To produce an entirely new plant from a seed, a concentrated form of energy is required. For this reason, the genetic code of many plants carries instructions to infuse its seeds with high-energy oils. This offers another way in which the information stored in green plants" can be put to use in the engines produced by our industrial plants. Without modification, most diesel engines can burn soybean, canola and other vegetable oils, either in pure form or mixed with conventional diesel (petrodiesel) oil. These products are called biodiesel fuels, and they also are expected to become increasingly available and price-competitive over the next few years. The exhaust of trucks and busses burning pure vegetable biodiesel oil contains less toxic gasses than petrodiesel exhaust. In fact, biodiesel exhaust has been described as smelling like popcorn.

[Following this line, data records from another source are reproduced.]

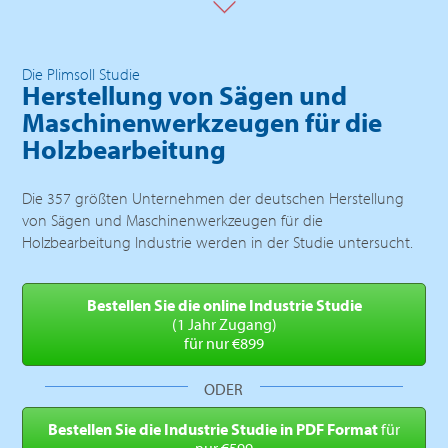
Die Plimsoll Studie
Herstellung von Sägen und
Maschinenwerkzeugen für die
Holzbearbeitung
Die 357 größten Unternehmen der deutschen Herstellung
von Sägen und Maschinenwerkzeugen für die
Holzbearbeitung Industrie werden in der Studie untersucht.
Bestellen Sie die online
Industrie Studie
(1 Jahr Zugang)
für nur €899
ODER
Bestellen Sie die Industrie
Studie in PDF Format
für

One further example (there are quite a few others) of how a set of plans from the planet's library of living information can assist us with energy production has to do with chlorophyll - the pigment found in green plants that makes photosynthesis possible. Research on the structure of this energy-transforming molecule has led to the development of new organic dyes. These chlorophyll-like dyes produce electricity in the presence of sunlight, offering new options for the small but growing solar electric power industry.
Just as a chiropractic adjustment seeks to help your body access the living information stored in your nervous system, all of the energy innovations discussed above are efforts to access the living information in the green plants and other life forms all around us. The goal of the chiropractic adjustment is better personal health. Undoubtedly, a major goal of the energy innovators is better planetary health. These planetary health concerns include the prevention of human illness, wildlife endangerment, economic turmoil and international conflict.
The U.S. Department of Energy sponsors an informative Alternative Fuels Data Web site" www.eere.energy.gov/afdc. This Web site and its links offer you a rapid education in the alternative energy field, whether you are interested in becoming an investor, an alternative energy consumer or simply a better-informed citizen.
References
- Masarsky CS, Todres-Masarsky M. "Neurologic Holism: Chiropractic's Scientific Future." In Masarsky CS, Todres-Masarsky M (Editors): Somatovisceral Aspects of Chiropractic: An Evidence-Based Approach. Churchill Livingstone, New York, 2001.
- Snyder G. "The Wilderness." In Snyder G: Turtle Island. New Directions Books, New York, 1974.